The desire and striving for salvation is the sole activity of the human spirit that is necessary in the work of salvation. It doesn’t save a man, but it is a necessary condition for salvation. It is preceded by the calling of God and confirmed by the power of God, but still this desire, feeble though it may be (as all things human), comes from man.
In their spiritual instructions, the Holy Fathers often exhort us to ask the Lord for wisdom if we don’t have it; for strength when we’re weak; for patience if we’re exhausted in sorrows; and in general, to ask Him for all good things.
The Divine Teacher said to His disciples: Now ye are clean through the word which I have spoken unto you (Jn. 15:3). And every true concept that has His Divine word as its foundation has the same power in part. The truth, accepted by faith, cleanses from the delusions the soul was in and lived by. It’s very dangerous to enter intensely into any kind of spiritual work. It’s impossible to enter into the understanding of some spiritual concept by strenuous effort. In order to fully, or even somewhat correctly understand the spirit of a man, you have to see him and speak with him—it’s impossible to make an accurate determination based on what someone else says.

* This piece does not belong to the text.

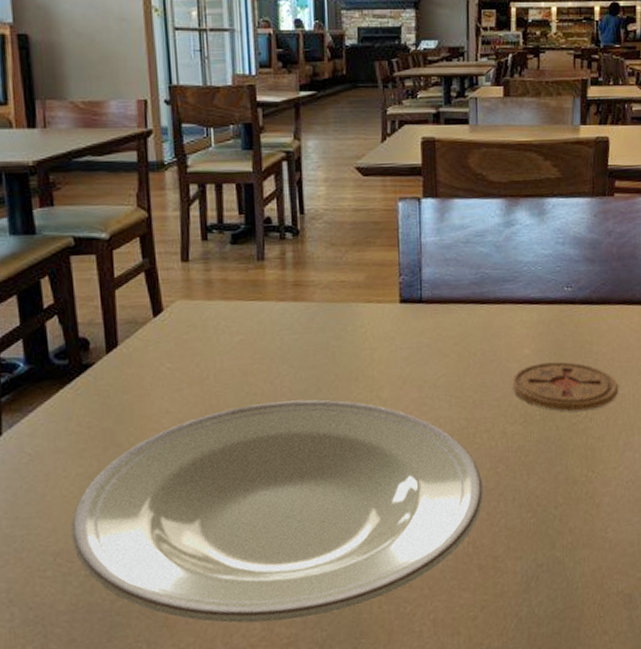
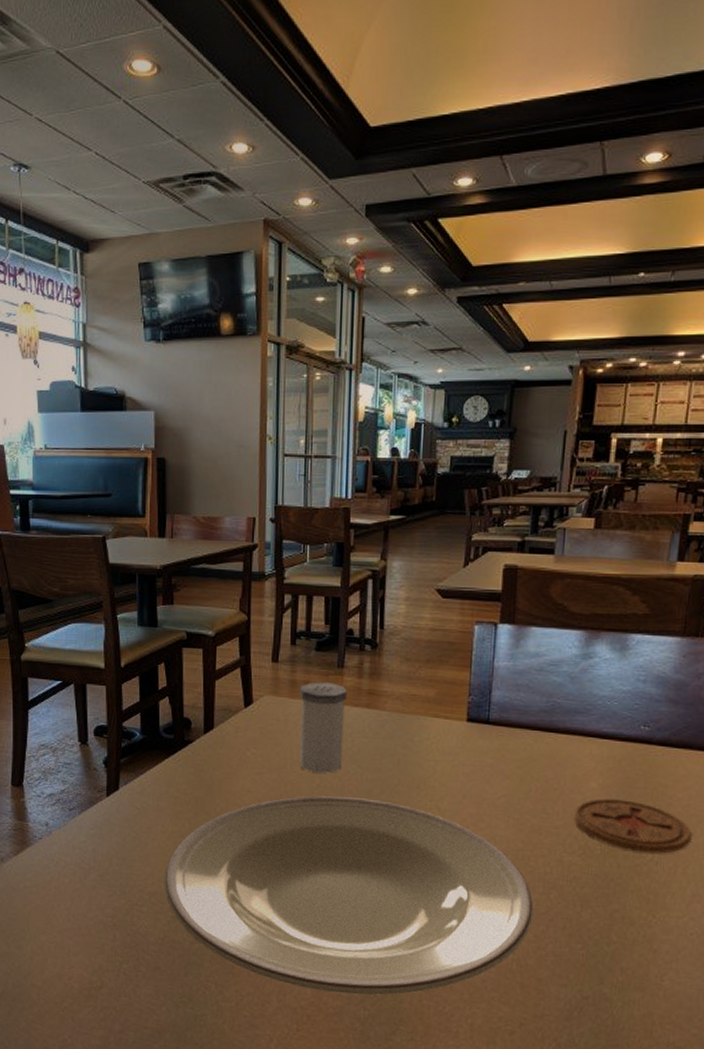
salt shaker: none [217,278,273,380] -> present [299,682,348,774]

If there’s something good, it’s impossible not to see it, not to recognize it as a good, but it can and should be attributed to the Lord, which will reveal a new reason for the soul to be humbled and to have reverence before the One Holy One and Savior. Praise, at times merely pleasant on a human level and indulgent to the self, can be useful as a means to rouse the despondent soul.
On preserving purity
To preserve bodily purity, we must preserve purity of the heart and mind. So we need prayer, we need attention to our heart, we need to work on ourselves. If we can’t always preserve warmth, since it’s a gift from God, then we can always strengthen within ourselves the determination of will to labor against the passions; we can kindle in ourselves the desire for perfection; we can force ourselves to struggle to keep God’s commandments, which were not given to us to arbitrarily fulfill whether we want to or not; no, we’re obliged to fulfill them, otherwise we will perish eternally. I urge you: For God, for the fulfillment of His most holy will, force yourself to bear the shortcomings of your neighbors; but be strict and demanding with yourself, with your shortcomings. It would be good for you to sometimes read the lives of the saints and have at least a small but constant prayer rule.